CPT has been proven to be effective for war veterans, victims of sexual assault, and abused and traumatized children. CPT can help in redefining, reanalyzing, and explaining the traumatic event to alleviate the feeling of guilt for the victim.

2. Trauma-Focused Cognitive Behavioral Therapy (TF-CBT)

Again, another variation of cognitive behavioral therapy, TF-CBT is a kind of psychotherapy using an evidence-based model incorporating trauma-sensitive interventions. It uses cognitive behavioral techniques and humanistic principles, relying on the participation of the family in the treatment process.

TF-CBT has proven to be highly effective for the treatment of childhood trauma in young children, teenagers, and adolescents. A typical treatment schedule is 12-15 sessions.

3. Eye Movement Desensitization and Reprocessing (EMDR)

EMDR is a kind of psychotherapy that involves recalling memories of traumatic events together with rhythmic eye movement.
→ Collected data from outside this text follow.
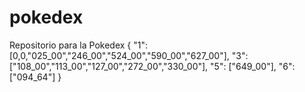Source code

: # pokedex
Repositorio para la Pokedex 
 { "1": [0,0,"025_00","246_00","524_00","590_00","627_00"],
    "3": ["108_00","113_00","127_00","272_00","330_00"],
    "5": ["649_00"],
    "6": ["094_64"]
}
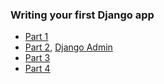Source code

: ### Writing your first Django app

- [Part 1](markdown/intro_tutorial01.md)
- [Part 2](markdown/intro_tutorial02.md),
[Django Admin](markdown/intro_tutorial02_django_admin.md)
- [Part 3](markdown/intro_tutorial03.md)
- [Part 4](markdown/intro_tutorial04.md)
Repetitive eye movements are believed to be effective in rearranging memories from a trauma.

Spread across eight phases including history, preparation, evaluation, and treatment, EMDR typically requires 6-12 sessions. This is considered highly useful in addressing unprocessed traumatic memories 

4. Narrative Exposure Therapy (NET)

NET is used in treating complex and multiple traumatic events. This is a personalized intervention focusing on implanting trauma exposure into the context of life’s events called a timeline. The timeline continues to remain with the patient even after the therapy sessions are over.

In NET, the patient’s life is unfolded in chronological order and the events of their lives are put into context at positive and negative points in the timeline. This is a short-term therapy involving 4-10 sessions.

5. Prolonged Exposure Therapy (PE)

Also known as flooding, PE is a kind of cognitive behavioral therapy involving exposing the patient to traumatic memories to help them acknowledge and accept those troubling events. Trust is a vital factor in the success of this therapy. 

PE is highly effective with patients suffering from PTSD and related anxiety, depression, and panic attacks. A typical treatment schedule is spread over 3-4 months.

6. Play therapy

This is an effective way to address the effects of trauma through play. This is aimed at very young children in the age group of 3-10 years. During the session, the therapist understands the effects of trauma by observing the child at play. Children are helped to develop coping strategies to address the traumatic situation.

7. Art therapy

This encourages healing childhood trauma in children by engaging them in artistic expressions like drawing, painting, coloring, and sculpture making. This therapy session offers children an outlet for their troubling thoughts and emotions without the use of words. A skilled therapist can use these sessions to instill self-awareness, self-esteem, and insight. This can be used to improve resilience and reduce stress and inner conflicts.

Concluding thoughts

Dealing with a traumatized child is not an easy task. Healing the wounds of the trauma is difficult and daunting. However, these specialized therapies are highly effective in alleviating the effects of such troubling events.

Of all the therapies available to treat chronically depressed patients with childhood trauma, EMDR is considered a breakthrough, especially to treat PTSD. instead of forcing the patients to confront and relive their traumatic events, it concentrates on the emotions involved and their aftereffects.

With such effective treatments and therapies available, there is no reason for patients to continue their suffering. They too can put their past behind and lead a normal life.